Graças ao jornalista Mário Nunes foi parar no Teatro Recreio, onde conheceu Luís Iglesias, com quem casou aos 14 anos (ele tinha mais de 30), que virou seu empresário. Fundaram uma companhia, de início batizada de Cia. Luís Iglesias e depois de Eva e seus Artistas, devido ao sucesso incontestável da atriz. Da companhia faziam parte mais de dez atores – entre eles, Elza Gomes, André Villon, Afonso Stuart e Henriette Morineau, com quem viria a contracenar na encenação de Quarta-feira, sem Falta, lá em Casa, de Mário Brasini. Eva ainda acumulou experiência com os portugueses Esther Leão e Eduardo Vieira. Viajou com a companhia para Portugal, onde chegou a ficar dois anos e meio numa das temporadas, e para a África, onde peregrinou por cerca de 50 cidades.
Após a morte de Luís Iglesias, com quem esteve casada durante 28 anos, Eva se uniu a Paulo Nolding durante mais 25 anos. Se Iglesias era um empresário nato, Nolding largou a engenharia para cuidar da carreira de Eva. E aconselhou-a a abrir mão das personagens ingênuas. Foi, então, que passou a se dedicar a um repertório também formado por Senhora da Boca do Lixo e Em Família, de Oduvaldo Vianna Filho. Interpretou uma personagem autoritária em O Efeito dos Raios Gama sobre as Margaridas do Campo, de Paul Zindel, sob a direção de Sergio Britto e, posteriormente, Barbara Heliodora.

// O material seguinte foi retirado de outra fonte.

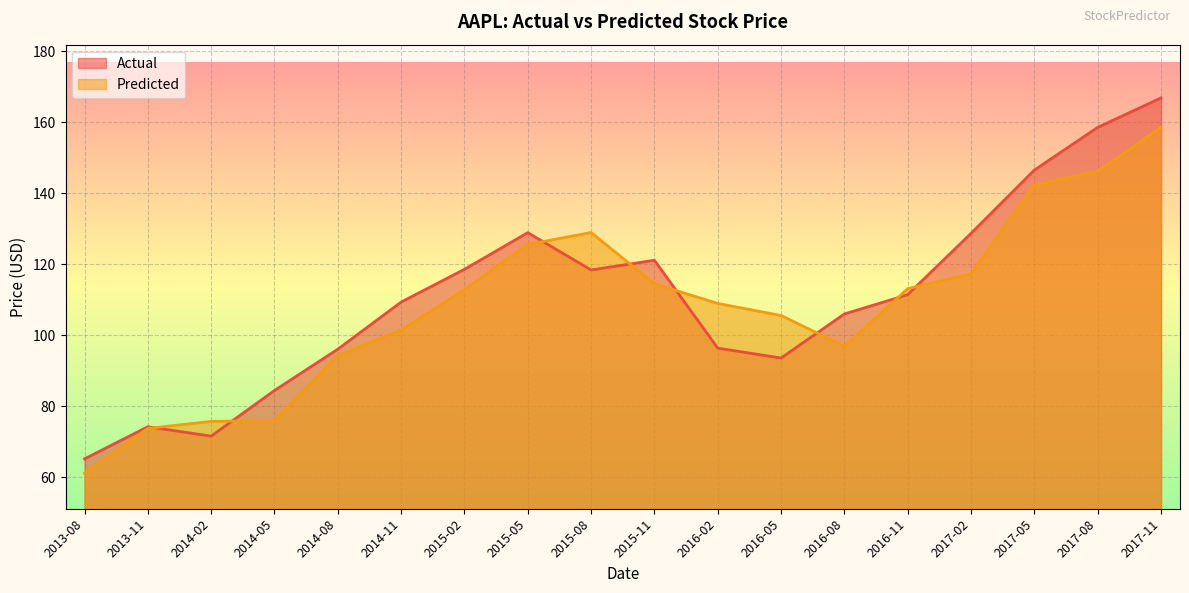

Where is Predicted nearest to the value 109?

2016-02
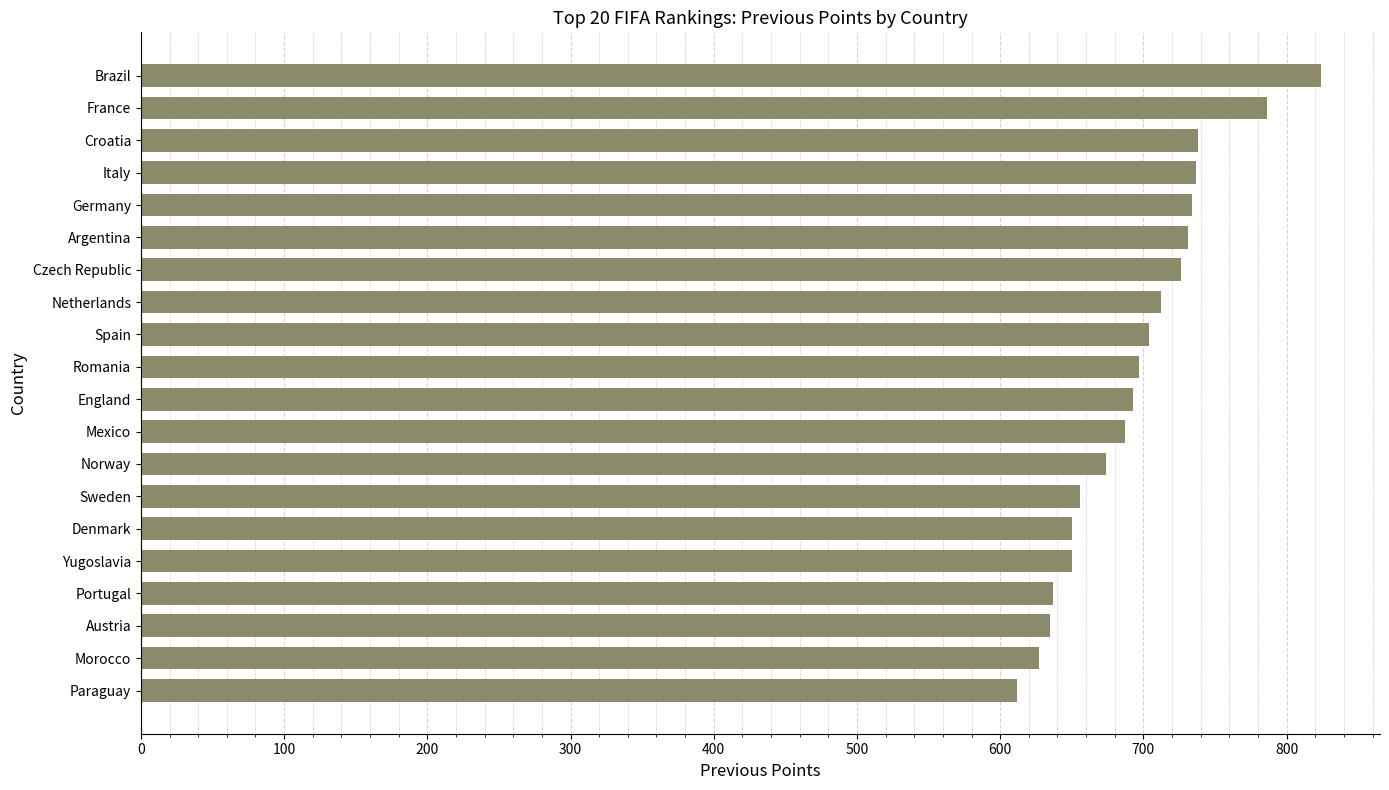

Between Spain and Austria, which is larger?

Spain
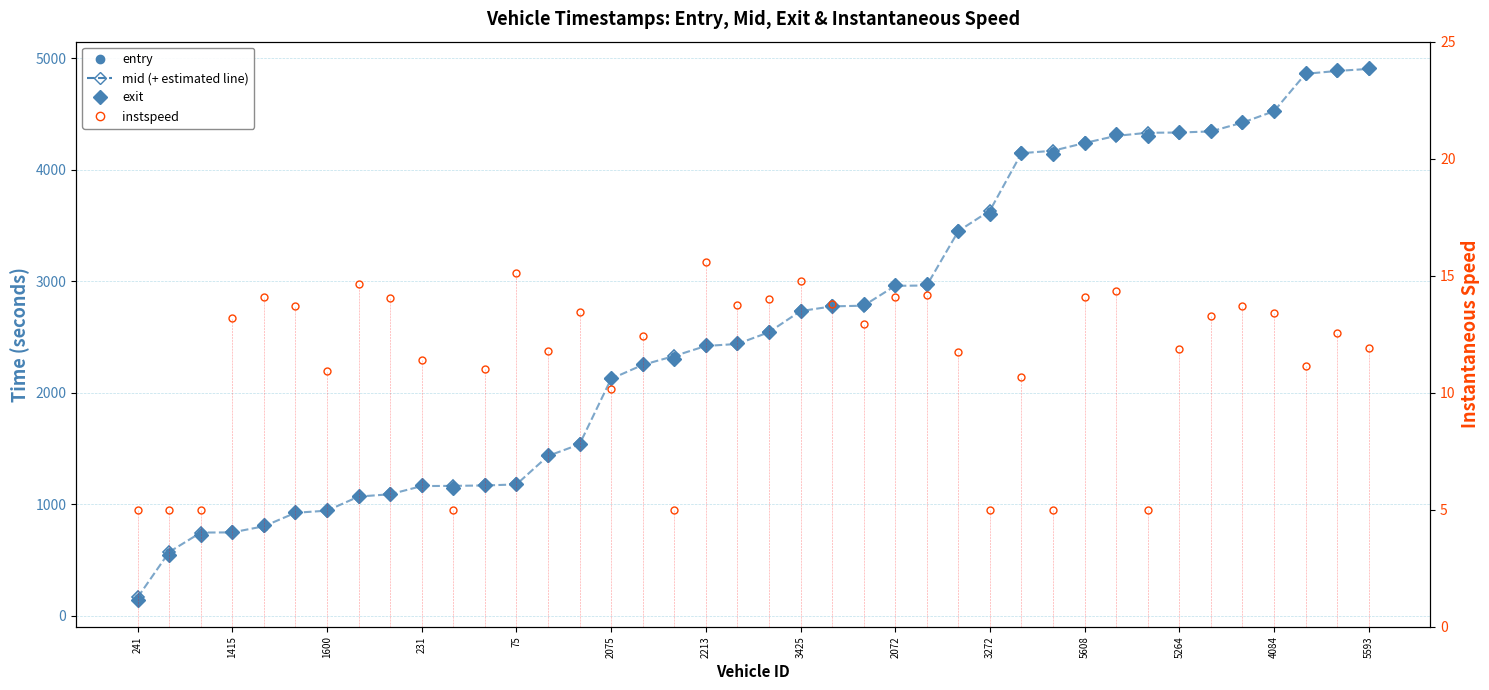

At how many categories does at least one series exceed 3523?

13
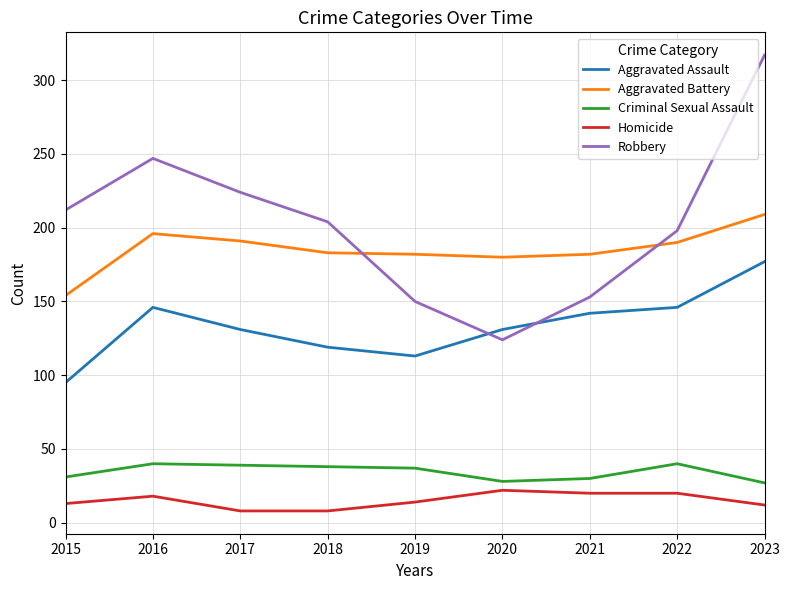

Read the Aggravated Battery value at 2017.

191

Mas nunca perdeu de vista seu terreno mais confortável, realizando feitos notáveis, como em Lily, Lily, de J. P. Grédy e Pierre Barillet, na qual se encarregava de duas personagens, e De Olho na Amélia, de Georges Feydeau, que lhe rendeu o Prêmio Molière. Abalada pelo falecimento de Nolding, no final da década de 80, Eva deu partida à temporada de Como se tornar uma Supermãe em Dez Lições, de Paul Fuks, sem saber. Para não deixá-la apreensiva, o diretor Wolf Maya não contou que se tratava da noite de estreia. E reapareceu em A Pequena Mártir de Cristo Rei, de Miguel Falabella e Maria Carmem Barbosa.

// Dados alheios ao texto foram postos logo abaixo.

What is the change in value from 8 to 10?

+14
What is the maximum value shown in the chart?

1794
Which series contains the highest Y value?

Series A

Com carreira firmada no teatro, Eva não rumou logo para a televisão. Fez o programa As aventuras de Eva. Participou com sucesso da novela Locomotivas, como Kiki Blanche. Daí para frente, intensificou o ritmo na TV, conciliando com o teatro. Integrou os elencos de poucos filmes – fora Os Dois Ladrões, Pão, Amor e… Totobola (1964), de Henrique Campos, e mais recentemente, Meu nome não é Johnny (2008), de Mauro Lima.